Zusätzlich zu den Brandschutzhelfern können auch sogenannte Evakuierungshelfer vom Unternehmer gemäß § 10 des Arbeitsschutzgesetzes bestellt werden. Ein Brandschutzhelfer kann auch gleichzeitig als Evakuierungshelfer fungieren. Dies ist sinnvoll, wenn sich mehrere Personen im Gebäude befinden, die eine körperliche oder geistige Beeinträchtigung haben.
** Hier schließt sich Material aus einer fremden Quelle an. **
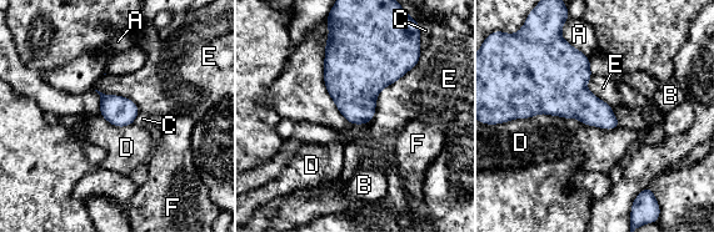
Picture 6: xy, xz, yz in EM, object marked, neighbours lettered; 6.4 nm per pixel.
{"width_nm": 200, "act": "leave", "each": {"A": "other", "B": "other", "C": "other", "D": "other", "E": "other", "F": "other"}, "border": {"pic": 6, "px": [[509, 121], [549, 114], [620, 126]]}, "found": "all the same neuron"}

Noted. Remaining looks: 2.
{"why": "branch stops here", "act": "look", "view": "em", "slice": "planes", "show": "letters", "at": [1355, 765, 1450]}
Es ist erforderlich, dass die bestellten Brandschutz-/Evakuierungshelfer für eine Evakuierung/Menschenrettung geschult werden.
Die Brandschutzhelfer/Evakuierungshelfer unterstützen bei einem Evakuierungsalarm die Durchführung des Räumungsvorgangs in ihren Zuständigkeitsbereichen und helfen hilfsbedürftigen Personen bei der Evakuierung. Bei der Gebäuderäumung sollen die sie durch ihr geschultes Verhalten und durch gezielte Verhaltensanweisungen das Entstehen einer Panik verhindern. Des Weiteren kann es ihre Aufgabe sein, Meldungen an eine betriebliche Zentrale weiterzuleiten, damit die Einsatzleitung informiert wird und reagieren kann.

Zusätzlich kann der Brandschutzhelfer/Evakuierungshelfer Sicherungsaufgaben übernehmen. Dabei kann es sich um die Kontrolle oder Absperrung der Einfahrt auf das Betriebsgelände oder um Absperrposten in dem Gefahrenbereich handeln.

Alarmübungen

Alarmübungen sind die notwendige Ergänzung zur regelmäßigen Unterweisung. Sie sollten deshalb mindestens einmal jährlich stattfinden. Ziele der Alarmübungen sollten sein:

  • Einüben des richtigen Verhaltens der Mitarbeiter bei Bränden, Notfälle oder Explosionen,
  • Vermeidung von Panikhandlungen,
  • Erprobung der Betriebsbereitschaft von Feuermelde- und Alarmeinrichtungen,
  • Vermittlung notwendiger Kenntnisse zu den Flucht- und Rettungswegen,
  • Aufsuchen der richtigen Sammelplätze,
  • Vermittlung einer raschen Brandmeldung und der Handhabung der Löscheinrichtungen.